King Philip’s War (1675-76) almost burned down Colonial New England, and drove its Native peoples either out or underground. As before, the monologic of profit and “reform” could not cope with multicultural realities, and brought on the enraged illogic of outright conquest. With Native survivors sold into Caribbean slavery, evangelical hands built on the texts of The Pequot War and carefully obfuscated Native points of view. They turned Mary Rowlandson’s “captivity narrative” into a 30-edition bestseller, demonizing peoples whose wealth and ways had made them targets.
“Settlers” who had already renamed the Pequot River as the Thames found things to appreciate in Mary as the innocent (front-line) colonist dragged out into the landscape, a captive of savages simply born to irrational “causeless enmity” (Mather). Of course, Mary’s cosmic ordeal brought her safely back home to her Bible, and all was well till the next generations lived out bloodier versions of the same. Captain Benjamin Church (a man as seasoned to Native America as Thomas Morton) presented “too much complexity” and common sense for his front-line story of this war to have comparable influence. (Both narratives in Slotkin/Folsom, eds.) See Time Line 4 (end) for an excerpt from Church’s Entertaining Passages.
France and Spain were beaten or bought off. All sides betrayed their promises to crucial Native allies. When Britain was finished, the colonies were surrounded still by a different planet called Native America. Thousands on the cutting edge “went Native”: equality never rewarded a move the other way. Alternatives to Manifest Destiny were not to be tolerated, and coast to coast it was surrender, change and work, or disappear.

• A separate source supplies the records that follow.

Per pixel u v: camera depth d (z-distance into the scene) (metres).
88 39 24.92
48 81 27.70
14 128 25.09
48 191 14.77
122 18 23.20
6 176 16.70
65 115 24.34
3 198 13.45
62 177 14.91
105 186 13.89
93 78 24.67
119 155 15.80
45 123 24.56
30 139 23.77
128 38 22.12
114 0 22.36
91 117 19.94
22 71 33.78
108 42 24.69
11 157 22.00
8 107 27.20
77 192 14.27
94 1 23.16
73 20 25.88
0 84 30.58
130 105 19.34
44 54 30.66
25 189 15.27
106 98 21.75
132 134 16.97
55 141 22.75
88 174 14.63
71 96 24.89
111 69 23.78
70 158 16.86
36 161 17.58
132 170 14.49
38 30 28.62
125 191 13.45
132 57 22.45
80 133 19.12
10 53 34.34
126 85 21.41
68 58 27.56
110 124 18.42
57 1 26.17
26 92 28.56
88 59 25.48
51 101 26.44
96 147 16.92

Captivity narratives bloomed into mainstream “entertainments.” Fiedler’s Love & Death and Reynolds’ Beneath the American Renaissance track colonists’ indulgences in a thinly-veiled sadomasochism whose assumptions enabled an empire, constructing a national identity Not Indian except where it served—but the economy still depended on Native wealth. Historian Stephen Ambrose praised the Transcontinental Railroad for bonding The West’s many races against the “Indians.” At last, The West reached for its original goal: The East, by way of Hawaii, The Philippines and Southeast Asia.
A 1661 map of Manhattan (Manahatch-tanienk, “the island where we all got drunk”) shows the “Wall” (Street) keeping “Indians” out.
Except for a handful of people who won respect—Samson Occam, William Apess, the whalers of New Bedford—a heritage from the National Other became a disadvantage, even a danger. Native Americans were not U.S. Citizens until 1924. Of all America’s peoples, “Indians” produced the most veterans in proportion to population. Today they have the shortest life-expectancy on the land.
LEFT: The 1628 Massachusetts Bay Company seal: the arrow points downward for ‘Peace,’ and the ‘Indian’ says: Come Over And Help Us. RIGHT: Today’s Massachusetts state seal. The Latin motto reads: By The Sword We Seek Peace, But Peace Only Under Liberty.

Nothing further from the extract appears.